Las lecturas de este segundo domingo de Adviento continúan el vaivén entre los hechos históricos y los cambios espirituales, entre la venida de Cristo hace 2000 años y su segunda futura venida.
En el Evangelio de hoy (Lc. 3, 1-6) San Lucas nos da al principio datos muy precisos de tiempo y lugar para ubicar con exactitud histórica al Bautista. También define a San Juan Bautista como “la voz que resuena en el desierto” anunciada por el Profeta Isaías (Is. 40, 3-5) quien también describe como Baruc el terreno que ha de aplanarse en el desierto.
O sea que San Juan Bautista, el Precursor, anunciador del Mesías, quien era su primo Jesús de Nazaret, utiliza las palabras de los Profetas antiguos para realizar su misión, la de “preparar” el camino del Señor: “Preparen el camino del Señor, hagan rectos sus senderos. Todo valle sea rellenado, toda montaña y colina, rebajada; lo tortuoso se hará derecho, los caminos ásperos serán allanados”.
Y ¿qué significa eso de enderezar, rellenar y rebajar y aplanar el terreno del desierto? ¿Qué obra de ingeniería vial es ésa, mediante la cual “todos los hombres verán la salvación de Dios”?
Es la obra de ingeniería divina que Dios realiza con su gracia en nuestras almas.
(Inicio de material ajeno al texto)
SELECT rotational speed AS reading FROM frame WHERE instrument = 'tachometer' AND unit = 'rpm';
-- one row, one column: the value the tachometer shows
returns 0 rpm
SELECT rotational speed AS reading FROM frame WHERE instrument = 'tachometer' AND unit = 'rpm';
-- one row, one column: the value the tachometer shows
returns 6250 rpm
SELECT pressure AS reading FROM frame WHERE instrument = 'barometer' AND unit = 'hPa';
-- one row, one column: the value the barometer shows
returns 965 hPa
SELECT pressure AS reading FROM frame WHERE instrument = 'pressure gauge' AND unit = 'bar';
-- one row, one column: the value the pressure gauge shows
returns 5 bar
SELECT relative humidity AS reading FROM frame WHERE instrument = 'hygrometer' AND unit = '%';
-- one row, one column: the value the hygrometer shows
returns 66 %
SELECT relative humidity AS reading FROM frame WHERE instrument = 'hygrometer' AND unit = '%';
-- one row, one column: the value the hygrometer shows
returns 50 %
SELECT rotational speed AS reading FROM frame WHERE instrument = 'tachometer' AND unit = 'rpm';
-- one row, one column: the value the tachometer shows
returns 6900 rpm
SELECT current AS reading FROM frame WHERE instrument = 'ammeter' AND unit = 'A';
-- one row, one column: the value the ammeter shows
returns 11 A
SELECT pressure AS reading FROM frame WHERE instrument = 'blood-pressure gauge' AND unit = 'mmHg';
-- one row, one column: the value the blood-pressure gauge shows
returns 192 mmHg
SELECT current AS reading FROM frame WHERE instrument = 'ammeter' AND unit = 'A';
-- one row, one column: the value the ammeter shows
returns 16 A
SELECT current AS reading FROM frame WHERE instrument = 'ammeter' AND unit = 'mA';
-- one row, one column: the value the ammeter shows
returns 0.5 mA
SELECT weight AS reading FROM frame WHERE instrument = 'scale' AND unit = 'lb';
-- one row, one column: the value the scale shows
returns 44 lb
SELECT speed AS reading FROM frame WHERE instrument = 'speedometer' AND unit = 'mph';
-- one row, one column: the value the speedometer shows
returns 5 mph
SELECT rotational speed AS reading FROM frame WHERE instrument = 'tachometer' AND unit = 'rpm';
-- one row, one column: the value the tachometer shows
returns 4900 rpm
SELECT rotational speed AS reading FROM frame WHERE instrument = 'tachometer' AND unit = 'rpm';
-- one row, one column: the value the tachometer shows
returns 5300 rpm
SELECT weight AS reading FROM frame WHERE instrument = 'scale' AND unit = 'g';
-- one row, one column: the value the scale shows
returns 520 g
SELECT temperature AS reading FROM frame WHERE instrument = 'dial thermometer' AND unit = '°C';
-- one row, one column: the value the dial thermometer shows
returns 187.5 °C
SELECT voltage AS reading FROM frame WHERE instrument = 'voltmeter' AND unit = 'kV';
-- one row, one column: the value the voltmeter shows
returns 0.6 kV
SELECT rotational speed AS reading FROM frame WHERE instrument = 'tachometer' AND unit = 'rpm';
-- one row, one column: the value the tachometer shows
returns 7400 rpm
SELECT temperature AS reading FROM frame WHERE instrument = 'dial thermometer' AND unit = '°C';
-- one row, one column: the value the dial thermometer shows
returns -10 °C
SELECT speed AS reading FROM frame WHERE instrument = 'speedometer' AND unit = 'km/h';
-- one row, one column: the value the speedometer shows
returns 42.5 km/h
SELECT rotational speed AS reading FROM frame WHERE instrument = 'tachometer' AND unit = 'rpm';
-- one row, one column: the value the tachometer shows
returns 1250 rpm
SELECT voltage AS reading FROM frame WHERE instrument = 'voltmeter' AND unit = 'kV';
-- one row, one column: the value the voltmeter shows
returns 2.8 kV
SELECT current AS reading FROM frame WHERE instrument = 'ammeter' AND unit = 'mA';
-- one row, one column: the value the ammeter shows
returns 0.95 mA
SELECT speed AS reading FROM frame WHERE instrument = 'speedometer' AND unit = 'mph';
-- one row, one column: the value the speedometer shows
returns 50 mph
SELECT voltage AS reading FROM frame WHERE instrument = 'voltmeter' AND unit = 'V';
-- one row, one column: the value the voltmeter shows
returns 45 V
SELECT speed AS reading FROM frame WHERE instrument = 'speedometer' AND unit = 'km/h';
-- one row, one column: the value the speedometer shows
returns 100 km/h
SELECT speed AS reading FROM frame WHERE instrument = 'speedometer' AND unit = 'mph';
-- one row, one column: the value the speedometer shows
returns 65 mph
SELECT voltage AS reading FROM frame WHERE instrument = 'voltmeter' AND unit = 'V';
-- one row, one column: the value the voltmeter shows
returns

Nuestras almas son un desierto irrigado por la gracia divina, un desierto irregular con picos y hondonadas; sinuoso, con curvas y recovecos; su superficie es áspera con huecos y salientes. Y el Señor tiene que uniformarlo, hacerlo recto en todas sus dimensiones a lo ancho y largo, a lo alto y profundo, de un lado a otro.
El mismo San Pablo nos da la clave para estar bien preparados: “escoger siempre lo mejor”. Y lo mejor no puede ser lo que nos provoque, lo que nos guste, lo que deseemos. Lo mejor siempre será lo que Dios desee. El camino de santidad, de justicia -como usa el término San Pablo- consiste en ir haciendo que nuestro deseo vaya cambiándose por los deseos de Dios. No suelen coincidir los deseos divinos con los humanos y esto sucede cuando la voluntad no está iluminada por Dios, sino que está oscurecida por el mundo, por el demonio o por la carne.
Y no temamos, porque -como nos dice San Pablo- “Aquél que comenzó en ustedes su obra, la irá perfeccionando hasta el día de la venida de Cristo Jesús”.
En efecto, si nos dejamos llevar por la gracia divina, si dejamos a Dios hacer su obra de ingeniería y colaboramos, El que comenzó su obra de santificación en cada uno de nosotros, la llevará hasta su culminación cuando sea nuestro encuentro con El. Que así sea.